• Exercise aim
Change every "pixels" in the material below to "dots" and leave everything else the same.

• Data excerpts
__________

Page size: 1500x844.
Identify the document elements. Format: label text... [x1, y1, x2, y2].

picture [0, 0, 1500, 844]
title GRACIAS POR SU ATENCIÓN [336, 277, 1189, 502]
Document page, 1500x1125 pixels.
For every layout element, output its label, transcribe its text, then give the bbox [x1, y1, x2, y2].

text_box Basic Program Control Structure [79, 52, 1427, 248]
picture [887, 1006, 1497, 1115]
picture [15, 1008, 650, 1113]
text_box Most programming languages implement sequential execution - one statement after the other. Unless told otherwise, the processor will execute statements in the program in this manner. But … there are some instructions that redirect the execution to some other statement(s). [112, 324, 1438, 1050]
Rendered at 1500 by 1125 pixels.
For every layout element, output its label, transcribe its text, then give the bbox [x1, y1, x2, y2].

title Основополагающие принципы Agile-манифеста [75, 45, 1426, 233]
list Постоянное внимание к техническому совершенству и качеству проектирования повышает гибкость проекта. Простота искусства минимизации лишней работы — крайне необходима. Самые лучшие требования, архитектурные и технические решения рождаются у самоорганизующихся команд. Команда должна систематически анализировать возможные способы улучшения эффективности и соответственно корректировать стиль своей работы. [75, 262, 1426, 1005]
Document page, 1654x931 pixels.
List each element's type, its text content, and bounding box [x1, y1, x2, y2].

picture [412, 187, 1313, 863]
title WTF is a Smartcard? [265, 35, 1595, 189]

__________

• Answer to this task
Page size: 1500x844.
Identify the document elements. Format: label text... [x1, y1, x2, y2].

picture [0, 0, 1500, 844]
title GRACIAS POR SU ATENCIÓN [336, 277, 1189, 502]
Document page, 1500x1125 dots.
For every layout element, output its label, transcribe its text, then give the bbox [x1, y1, x2, y2].

text_box Basic Program Control Structure [79, 52, 1427, 248]
picture [887, 1006, 1497, 1115]
picture [15, 1008, 650, 1113]
text_box Most programming languages implement sequential execution - one statement after the other. Unless told otherwise, the processor will execute statements in the program in this manner. But … there are some instructions that redirect the execution to some other statement(s). [112, 324, 1438, 1050]
Rendered at 1500 by 1125 dots.
For every layout element, output its label, transcribe its text, then give the bbox [x1, y1, x2, y2].

title Основополагающие принципы Agile-манифеста [75, 45, 1426, 233]
list Постоянное внимание к техническому совершенству и качеству проектирования повышает гибкость проекта. Простота искусства минимизации лишней работы — крайне необходима. Самые лучшие требования, архитектурные и технические решения рождаются у самоорганизующихся команд. Команда должна систематически анализировать возможные способы улучшения эффективности и соответственно корректировать стиль своей работы. [75, 262, 1426, 1005]
Document page, 1654x931 dots.
List each element's type, its text content, and bounding box [x1, y1, x2, y2].

picture [412, 187, 1313, 863]
title WTF is a Smartcard? [265, 35, 1595, 189]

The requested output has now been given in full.